Assistant Professor Phanish Suryanarayana also has won an Early Career Development award from the NSF. His proposal focused on developing new kinds of nanostructures. He and Arson join six other School of Civil and Environmental Engineering faculty members who have won the prestigious award. (Photo: Jess Hunt-Ralston)
Characterization and design of nanostructures
Suryanarayana’s proposal focused on nanostructures, extremely tiny materials that could have incredibly large implications for society. He plans to develop a theoretical and computational framework to help discover and describe new kinds of these atomic-scale structures.
“The basic question is, how does one design such a nanostructure with the desired properties? The answer is, currently there does not exist any systematic approach, and therefore it is common to rely on empirical insight,” Suryanarayana said.
His approach will use symmetry to speed up the process of designing small-scale structures so that they are well suited for a variety of applications — like curing diseases, purifying air and water, or converting renewable energy. It’s the kind of work that simply can’t be done now because of the huge number of potential ways to configure the structures.
“It's a really hard problem because, how do we know what the shape should look like? How do we know where to place the atoms and which types of atoms?” Suryanarayana said. “There are so many possibilities; it’s basically infinite. One needs a systematic way of doing it.”

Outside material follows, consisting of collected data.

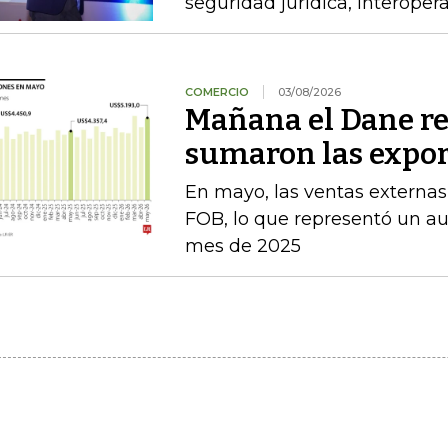
seguridad jurídica, interoper
COMERCIO
03/08/2026
Mañana el Dane re
sumaron las expor
En mayo, las ventas externas
FOB, lo que representó un a
mes de 2025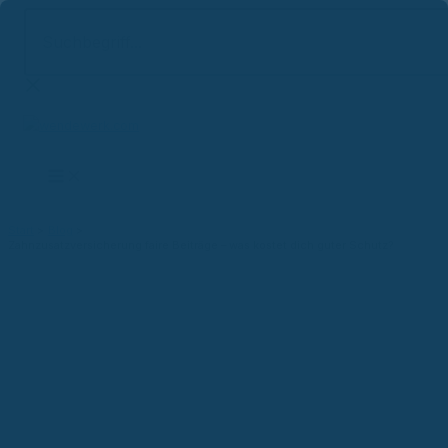
Suchbegriff...
Zum
Inhalt
springen
Start
Blog
Zahnzusatzversicherung faire Beiträge – was kostet dich guter Schutz?
Versicherungsblog
Zahnzusatzversicherung faire
Beiträge – was kostet dich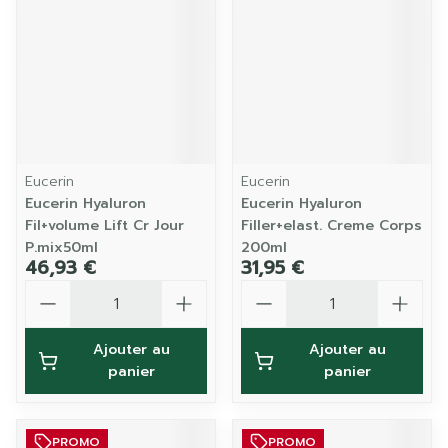
Eucerin
Eucerin
Eucerin Hyaluron
Eucerin Hyaluron
Fil+volume Lift Cr Jour
Filler+elast. Creme Corps
P.mix50ml
200ml
46,93 €
31,95 €
Quantité
Quantité
Ajouter au
Ajouter au
panier
panier
PROMO
PROMO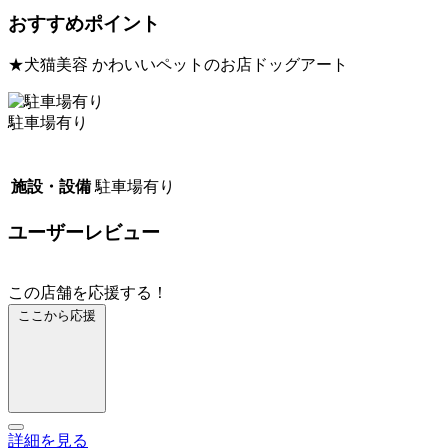
おすすめポイント
★犬猫美容 かわいいペットのお店ドッグアート
駐車場有り
施設・設備
駐車場有り
ユーザーレビュー
この店舗を応援する！
ここから応援
詳細を見る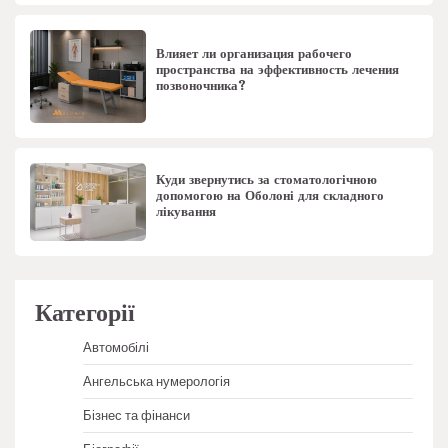
Влияет ли организация рабочего
пространства на эффективность лечения
позвоночника?
Куди звернутись за стоматологічною
допомогою на Оболоні для складного
лікування
Категорії
Автомобілі
Ангельська нумерологія
Бізнес та фінанси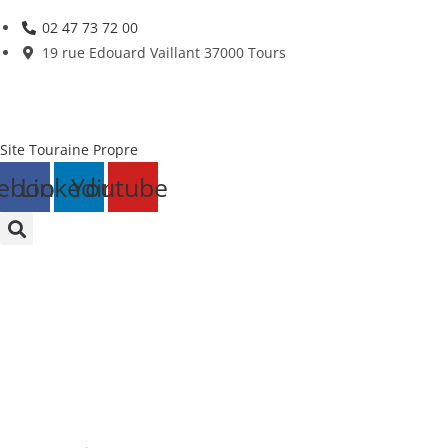
Skip
02 47 73 72 00
to
19 rue Edouard Vaillant 37000 Tours
content
Site Touraine Propre
ebook
Linkedin
Youtube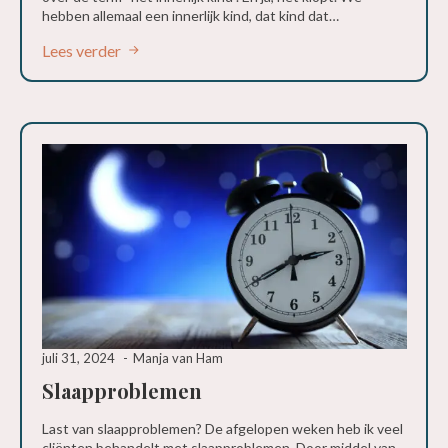
hebben allemaal een innerlijk kind, dat kind dat…
Lees verder
juli 31, 2024
Manja van Ham
Slaapproblemen
Last van slaapproblemen? De afgelopen weken heb ik veel
cliënten behandelt met slaapproblemen. Door middel van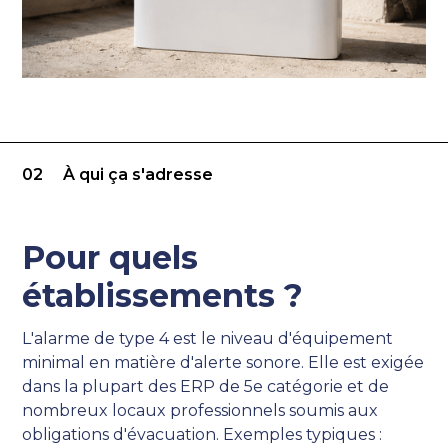
02
À qui ça s'adresse
Pour quels
établissements ?
L'alarme de type 4 est le niveau d'équipement
minimal en matière d'alerte sonore. Elle est exigée
dans la plupart des ERP de 5e catégorie et de
nombreux locaux professionnels soumis aux
obligations d'évacuation. Exemples typiques :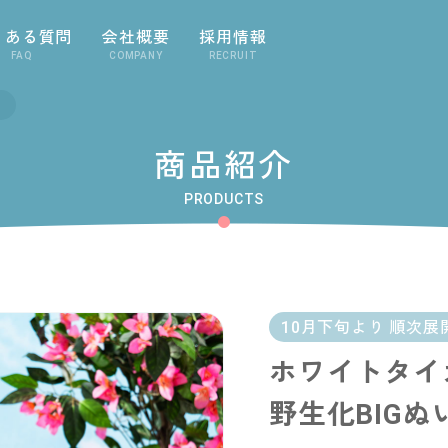
くある質問
会社概要
採用情報
FAQ
COMPANY
RECRUIT
商品紹介
PRODUCTS
10月下旬より 順次展
ホワイトタイ
野生化BIGぬ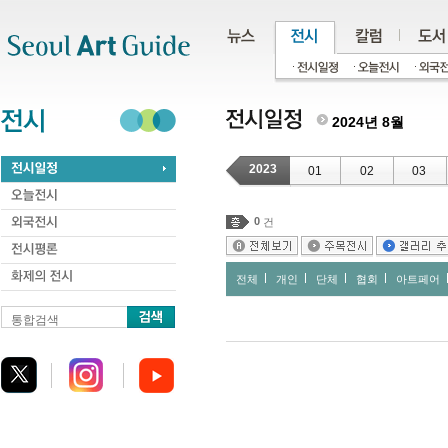
주메뉴
서브메뉴
본문바로가기
하단
2024년 8월
2023
01
02
03
0
건
전체
개인
단체
협회
아트페어
통합검색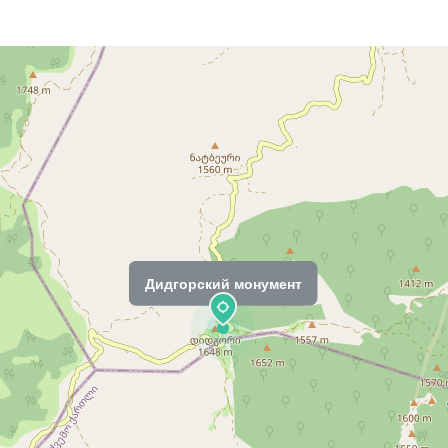
Дидгорский монумент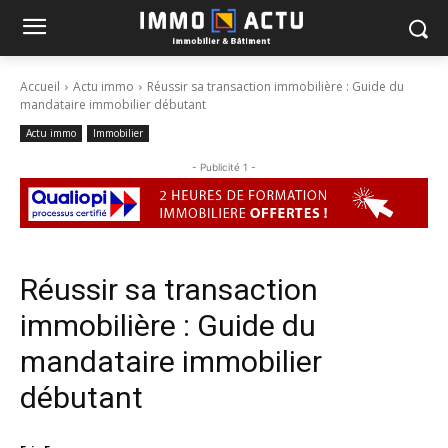
Accueil
Actu immo
Réussir sa transaction immobilière : Guide du
mandataire immobilier débutant
Actu immo
Immobilier
- Publicité 1 -
Réussir sa transaction
immobilière : Guide du
mandataire immobilier
débutant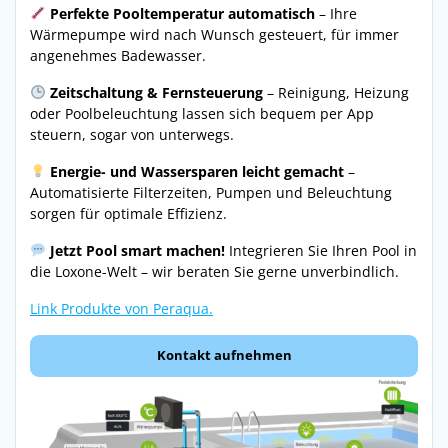
Perfekte Pooltemperatur automatisch
– Ihre
Wärmepumpe wird nach Wunsch gesteuert, für immer
angenehmes Badewasser.
Zeitschaltung & Fernsteuerung
– Reinigung, Heizung
oder Poolbeleuchtung lassen sich bequem per App
steuern, sogar von unterwegs.
Energie- und Wassersparen leicht gemacht
–
Automatisierte Filterzeiten, Pumpen und Beleuchtung
sorgen für optimale Effizienz.
Jetzt Pool smart machen!
Integrieren Sie Ihren Pool in
die Loxone-Welt – wir beraten Sie gerne unverbindlich.
Link Produkte von Peraqua.
Kontakt aufnehmen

Suryanarayana said the key to the computational system he’s building is symmetry, which plays an essential role in determining the properties of nanostructures.
“It turns out, most of the interesting nanomaterials and nanostructures have very high symmetry, either perfect, or just broken,” he said. “Even bio-structures like DNA and parts of viruses have helical symmetry. The idea is, can we use the notion of symmetry to discover new phenomena and design new materials suitable for technological applications?”

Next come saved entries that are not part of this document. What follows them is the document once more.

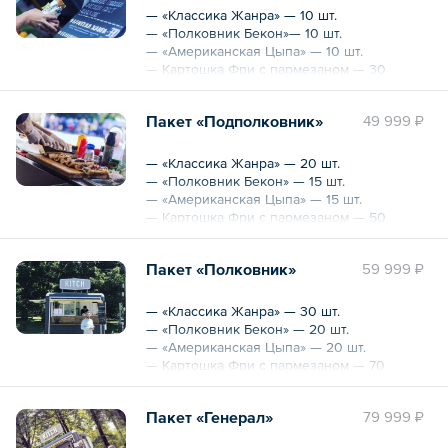
— «Классика Жанра» — 10 шт.
— «Полковник Бекон»— 10 шт.
— «Американская Цыпа» — 10 шт.
— Картошка Фри с пармезаном — 30
порций
— Кофе/Чай/Сбитень/лимонад на выбор —
Пакет «Подполковник»
49 999 ₽
30 порций
Для выезда требуется наличие розетки:
— «Классика Жанра» — 20 шт.
силовая розетка 380 В, 16 А, 9 кВт
— «Полковник Бекон» — 15 шт.
— «Американская Цыпа» — 15 шт.
— Картошка Фри с пармезаном — 50
порций
— Кофе/Чай/Сбитень/лимонад на выбор —
Пакет «Полковник»
59 999 ₽
50 порций
Для выезда требуется наличие розетки:
— «Классика Жанра» — 30 шт.
силовая розетка 380 В, 16 А, 9 кВт
— «Полковник Бекон» — 20 шт.
— «Американская Цыпа» — 20 шт.
— Картошка Фри с пармезаном — 70
порций
— Кофе/Чай/Сбитень/лимонад на выбор —
Пакет «Генерал»
79 999 ₽
70 порций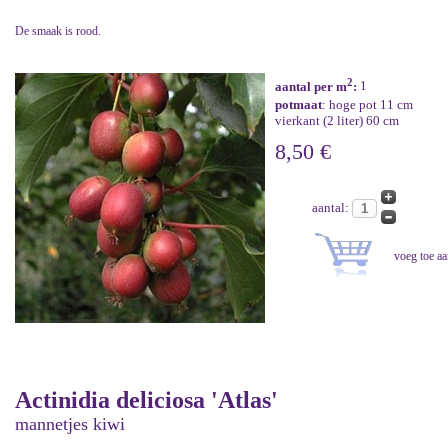
De smaak is rood.
2
aantal per m
:
1
potmaat
: hoge pot 11 cm
vierkant (2 liter) 60 cm
8,50 €
aantal:
Actinidia deliciosa 'Atlas'
mannetjes kiwi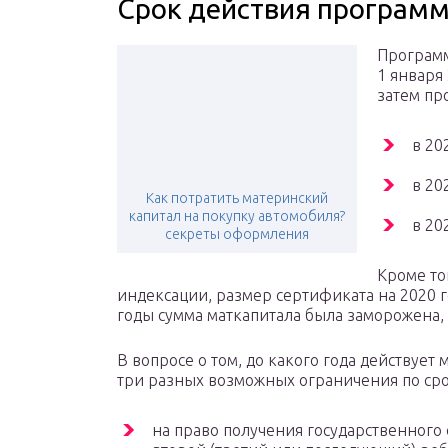
Срок действия програм
Программ
1 января 
затем пр
в 20
в 20
Как потратить материнский
капитал на покупку автомобиля?
в 20
секреты оформления
Кроме то
индексации, размер сертификата на 2020 год
годы сумма маткапитала была заморожена, т
В вопросе о том, до какого года действует
три разных возможных ограничения по сро
на право получения государственного 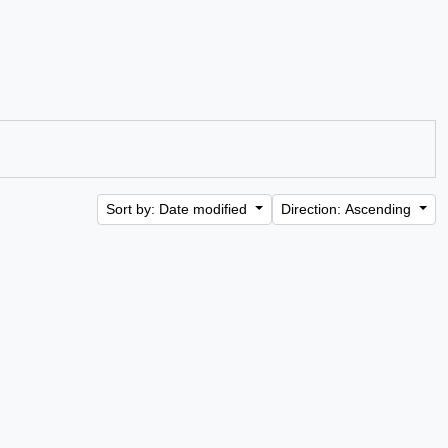
Sort by: Date modified
Direction: Ascending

Those materials could have uses we can’t even imagine yet, Suryanarayana said, including in medicine, where his work could eventually help scientists better understand viruses and develop cures for diseases.
“Most of these biomolecules are at the nanoscale, so the code [I develop] based on the fundamental principles of quantum mechanics should be able to characterize them and study defects which gives rise to and/or have implications for some kinds of diseases. Maybe then one can discover techniques that can help rectify that defect.”
Suryanarayana said such applications are still closer to science fiction than reality, but that illustrates why he wanted to develop such a grand vision for his work.
“If this is successful, it would revolutionize many, many fields including nanoscience and nanotechnology. At the same time, that also makes it a very hard problem. My main motivation for picking it was because I thought it would have tremendous impact.”